Happy Sunday Campers! How are we all? Hope you’re staying positive and testing negative. The NHS slid into my DMs last night with an order to self-isolate. For my non-UK readers, it means my phone (and me) have been within a certain distance of someone who has tested positive for coronavirus and so I now cannot leave my house for 10 days. As you know, I have been staying with my support bubble for a week, and so this has added an extension to my stay. Sorry guys. xoxo

It’s me and these four walls for the foreseeable. I’m feeling okay, fingers crossed the virus hasn’t made its way into me and I’ll just be bored for a few days rather than sick. Luckily, I’ve found a house I want to put an offer in, as this means future viewings have stopped for me – but please send me all the good luck vibes that my offer will be accepted and I won’t be homeless.

Right, let’s get on to the elephant in the room. Or shall we say, wine glass in my hand. I’m not going to say I failed, because that rhetoric isn’t helpful, but I have been drinking. I know I need to be sober, and I know I haven’t been keeping up with AA. My addict wants me to give you all excuses, but there are none. I’m at a stumbling block. There’s no time like the present to be sober, and it’s one day at a time. I know all this; I’ve just been letting my addict call the shots as of late. I don’t really know what else to say. I don’t want to give excuses and I don’t want to make any bold proclamations such as ‘I’m never drinking again’ (see previous articles) because those do not help.

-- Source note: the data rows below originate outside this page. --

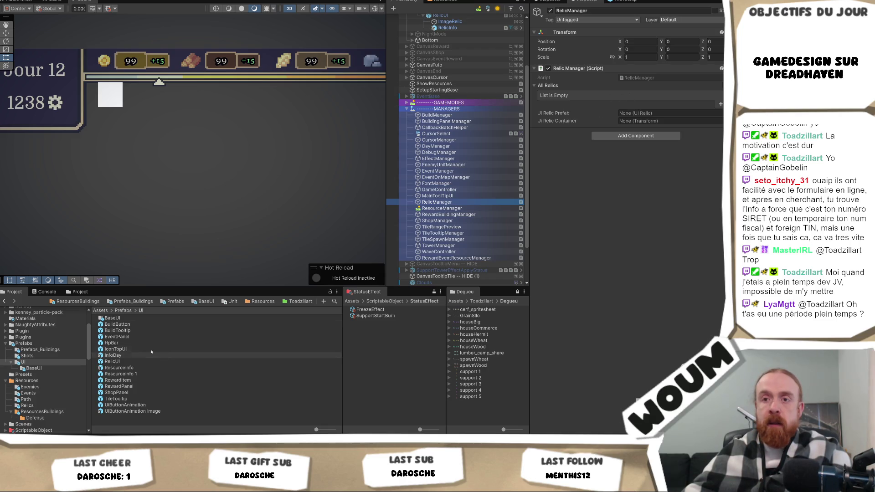
Step: Assign the RelicUI prefab and HorizontalLayout as Relic Manager's prefab and container
scroll(450, 85, up, 3)
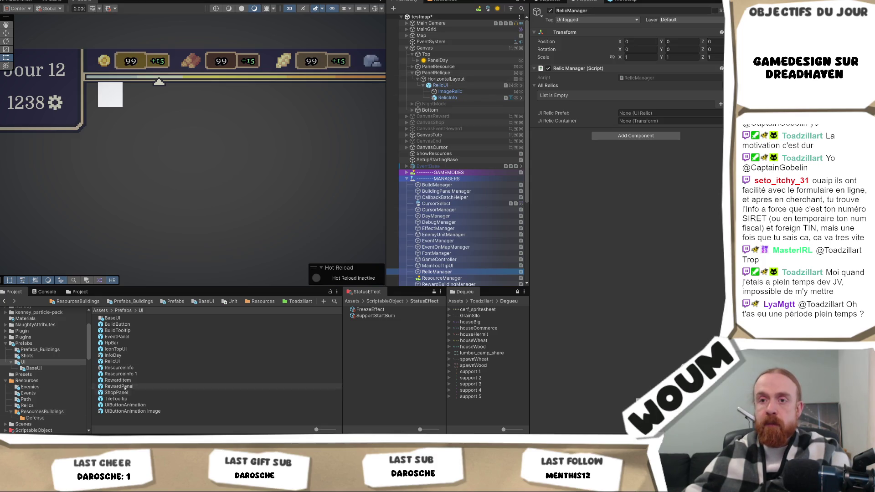
mouse_move(114, 361)
mouse_down()
mouse_move(614, 150)
mouse_move(643, 113)
mouse_up()
drag(449, 77, 670, 121)
Step: Rename HorizontalLayout to 'RelicsLayout' and its parent PanelRelique to 'PanelRelic'
click(466, 79)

I’m not perfect and I never pretend to be. I do want to be sober, but I’m not right now. I’m using alcohol as a crutch during this turbulent time, which I shouldn’t be. I used it to celebrate finding a house I want, which I shouldn’t have. I’m romanticising it as something I have control over, which I don’t. I know all of this, but I just feel stuck. It’s been such a big part of my life for nearly 20 years, and I’m finding the break-up tough. It’s like that one crap ex you know you need to move on from but the toxic sex was just so good you find yourself in their bed time and time again. Waking up, staring at the ceiling thinking ‘oh fuck, why am I here again?’ Vowing to yourself that you won’t do it again. Rinse. Repeat.  

I’m feeling rather anxious at the moment. I’m overthinking everything. I’m overanalysing things that don’t need more than a glance. My logic tells me it’s not personal, by BPD tells me it really is. Thanks BPD, such a champ. I feel awful for being stuck with my support bubble for another week. They’ve been so amazing, and I’ve gone and got myself up the metaphorical-potential-virus-duff. I’m going to call 111 and see if I’m allowed to go home so long as I don’t stop anywhere en route and then adhere to isolation when I’m there. There’s no one in that house to infect. Who knows? Hopefully 111.

So currently, I am not living my best life. I feel a burden on my best friend and boyfriend (hers, not mine). I feel shameful and guilty for drinking. I feel anxious about having been exposed to COVID. I feel an idiot for putting myself in a situation that may have contributed to the spread of the virus. I feel lost, and purposeless.

These are all temporary though. I will get through isolation. I won’t be here forever. There’s light at the end of tunnel; I just can’t find the light switch at the moment.